Copy every line of the entries below word for word, leaving out the pictures.
═══
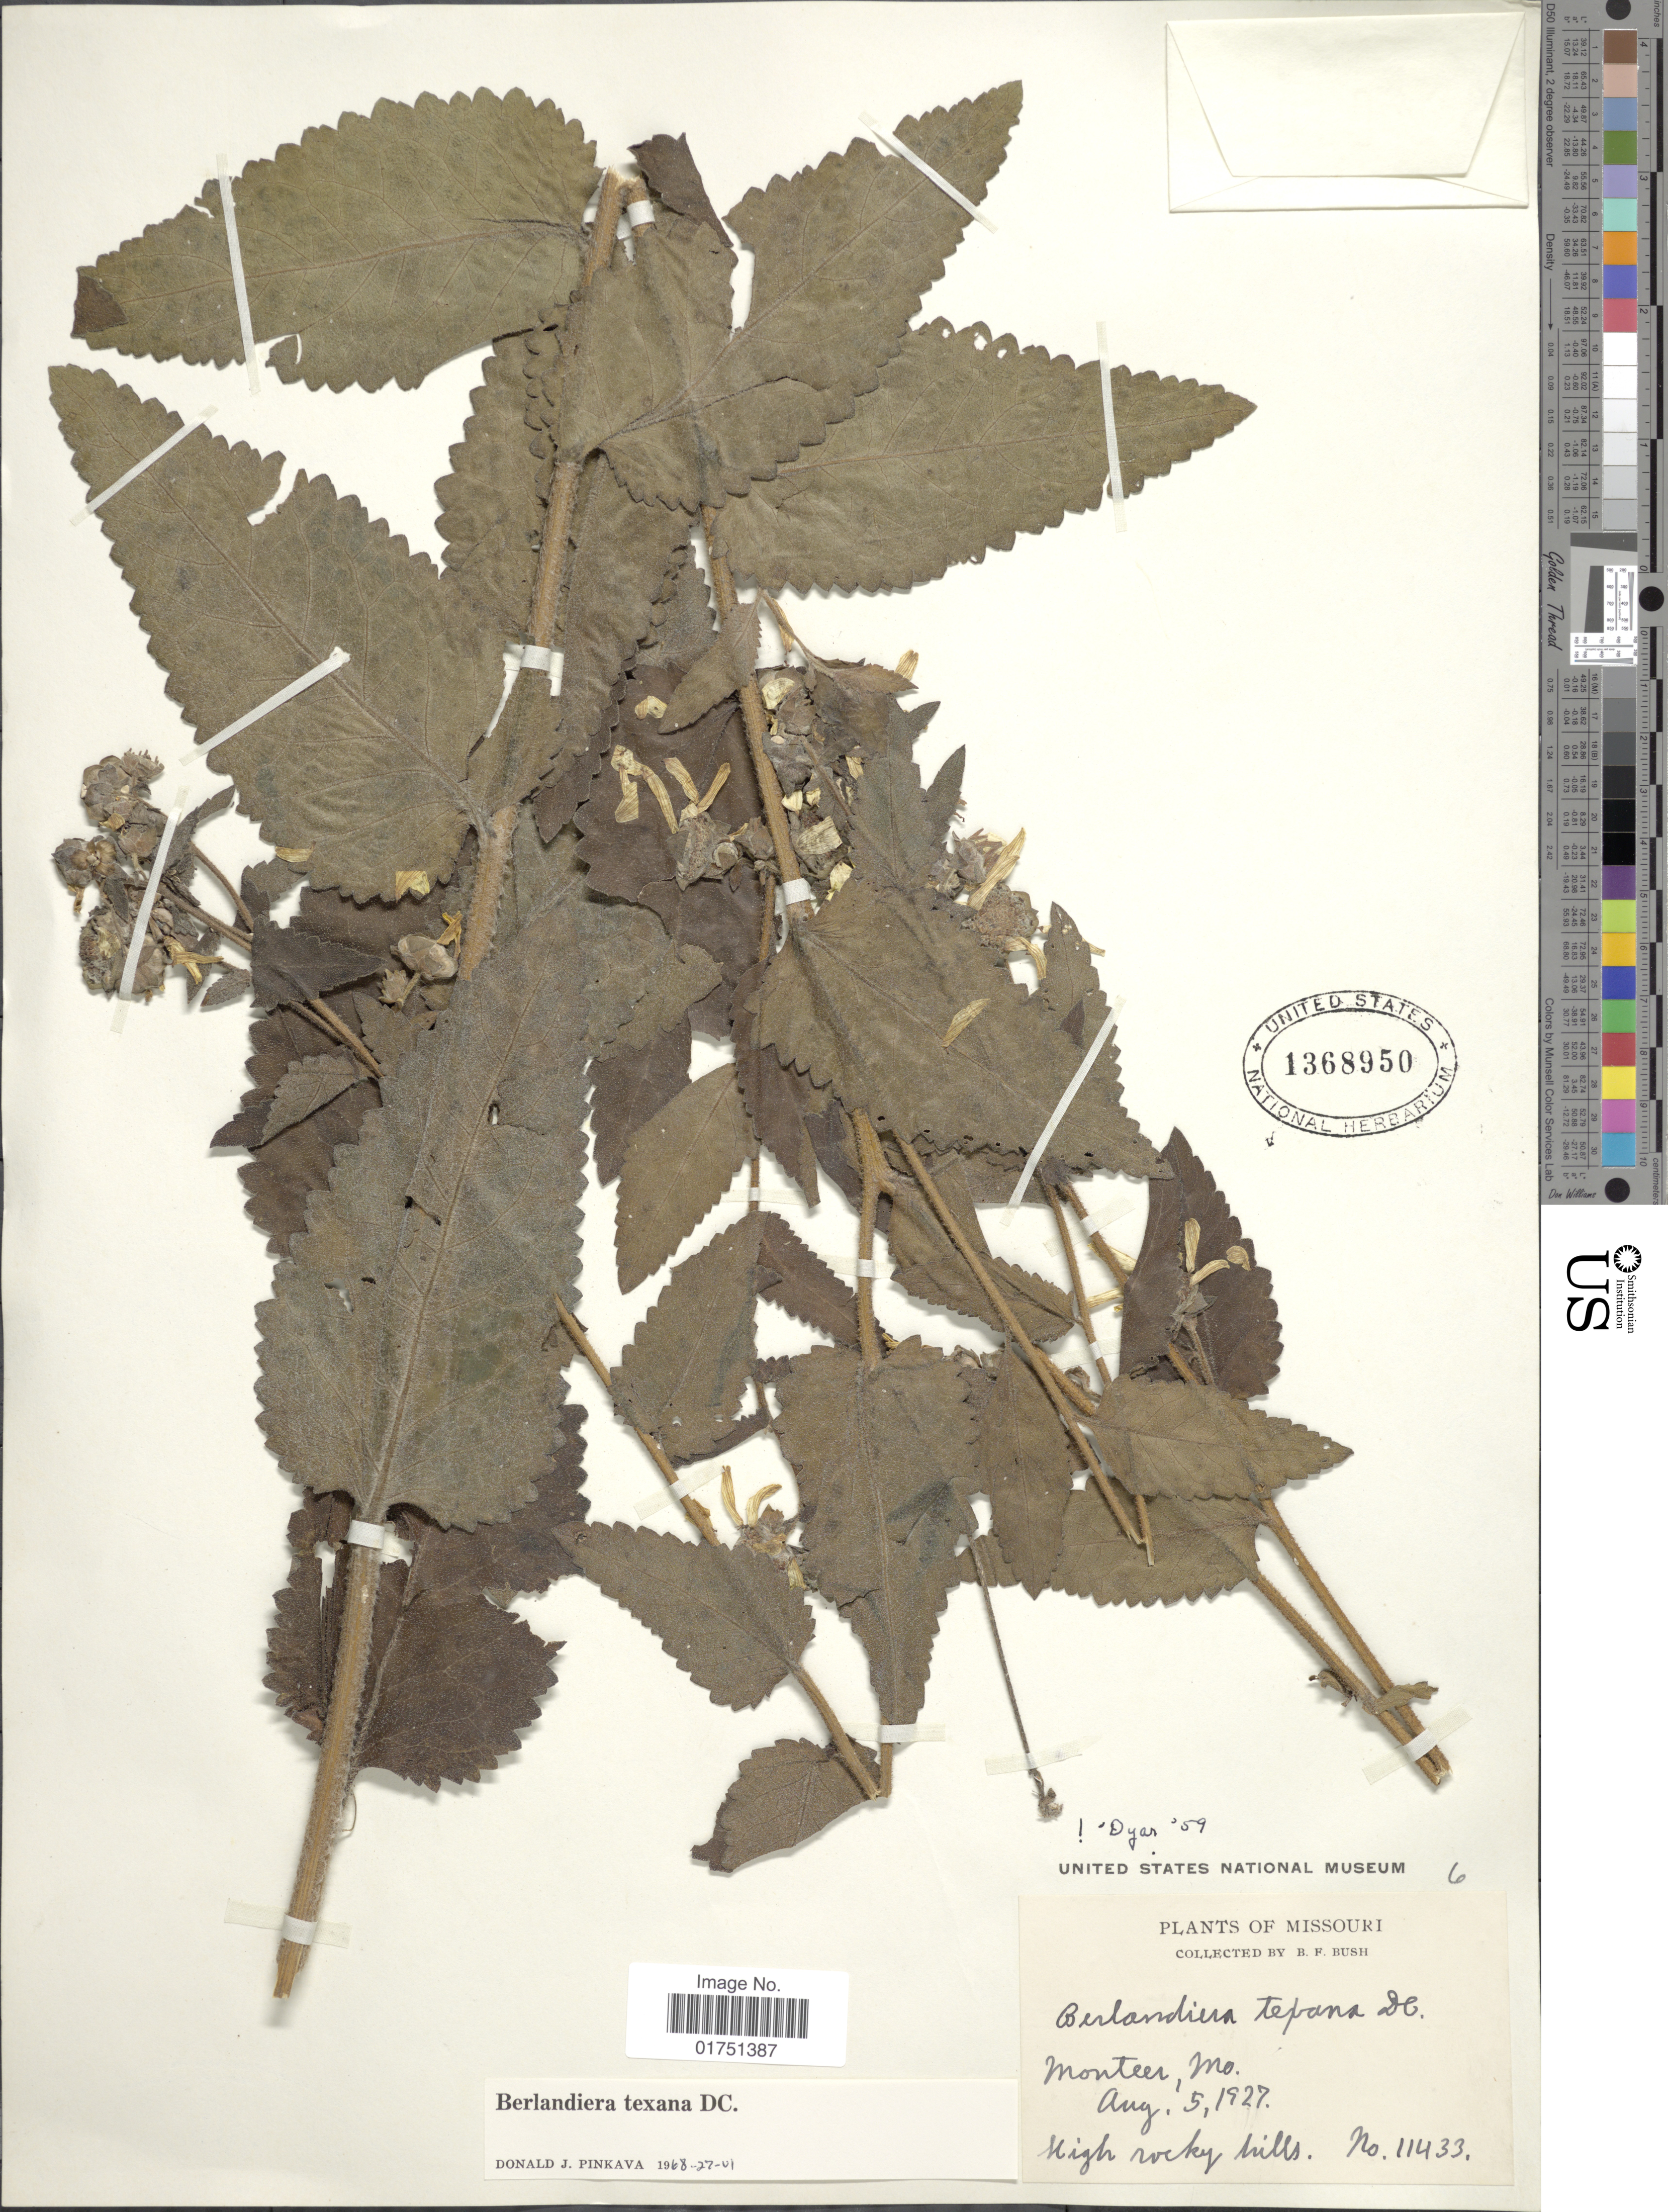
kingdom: Plantae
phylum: Tracheophyta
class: Magnoliopsida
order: Asterales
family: Asteraceae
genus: Berlandiera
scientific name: Berlandiera texana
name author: DC.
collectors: B. F. Bush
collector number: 11433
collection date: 1927-08-05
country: United States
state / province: Missouri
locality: Monteer, Mo.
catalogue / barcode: US 1368950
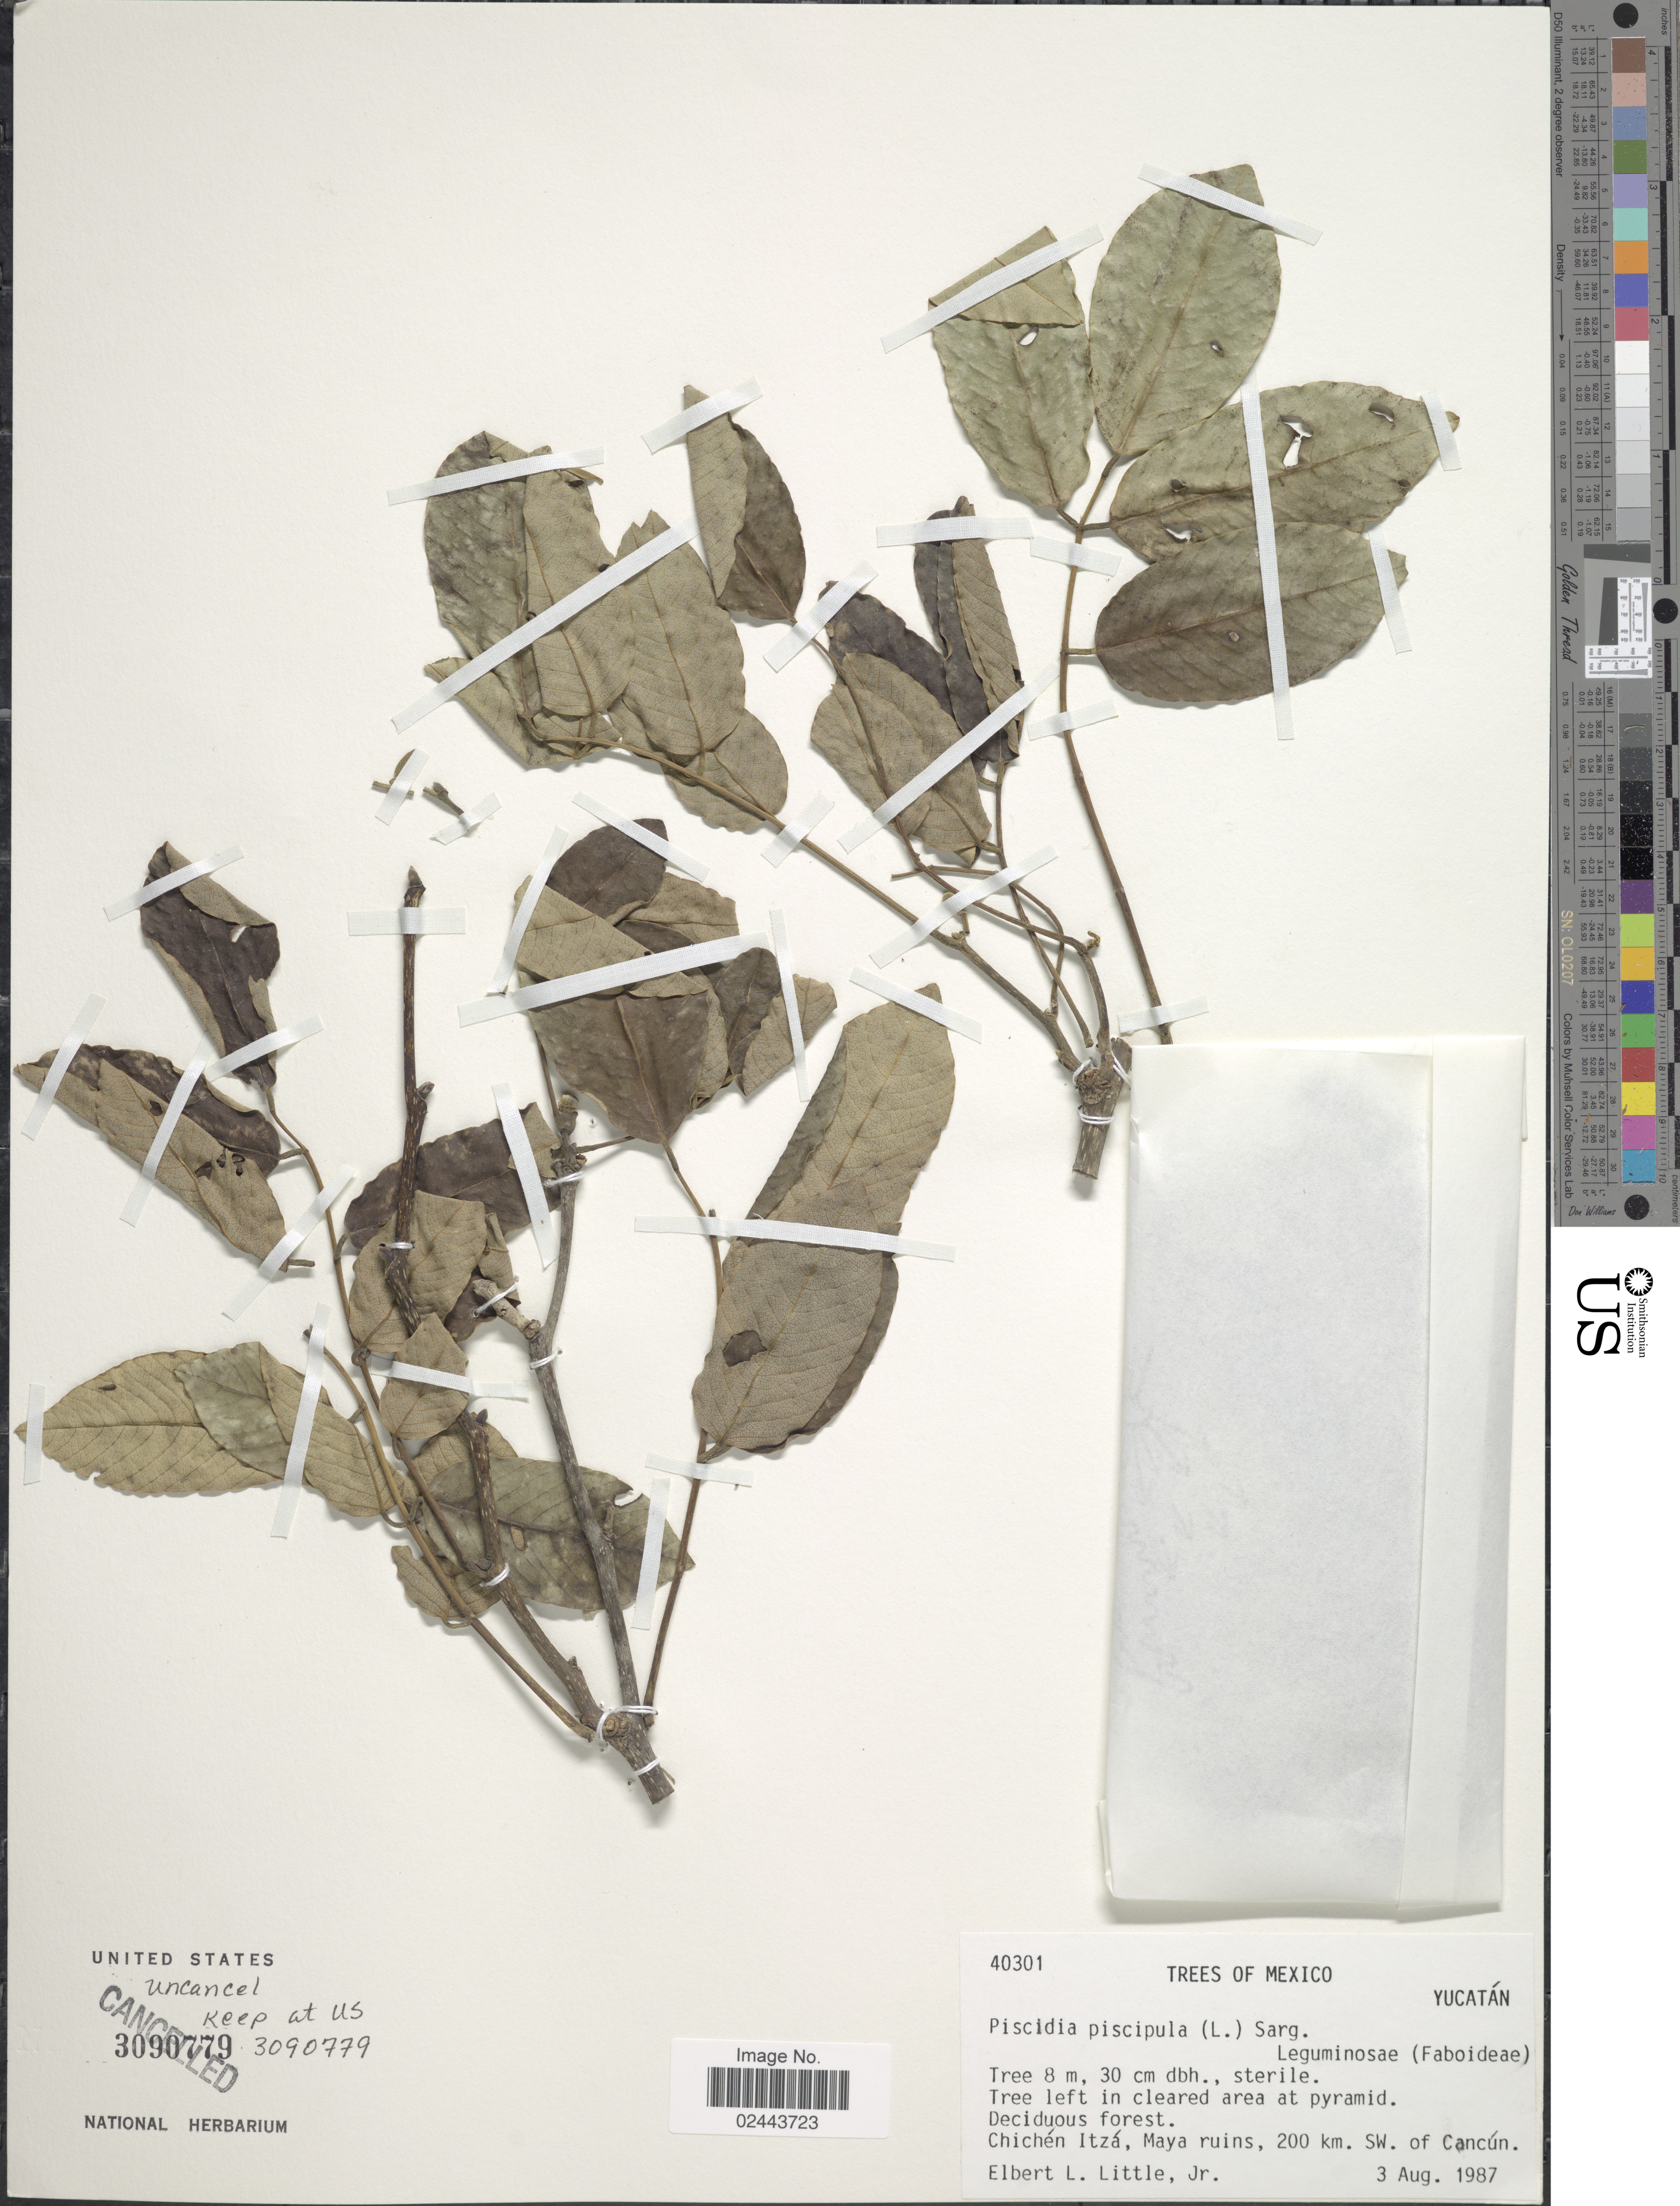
═══
- WORKED SOLUTION -
kingdom: Plantae
phylum: Tracheophyta
class: Magnoliopsida
order: Asterales
family: Asteraceae
genus: Berlandiera
scientific name: Berlandiera texana
name author: DC.
collectors: B. F. Bush
collector number: 11433
collection date: 1927-08-05
country: United States
state / province: Missouri
locality: Monteer, Mo.
catalogue / barcode: US 1368950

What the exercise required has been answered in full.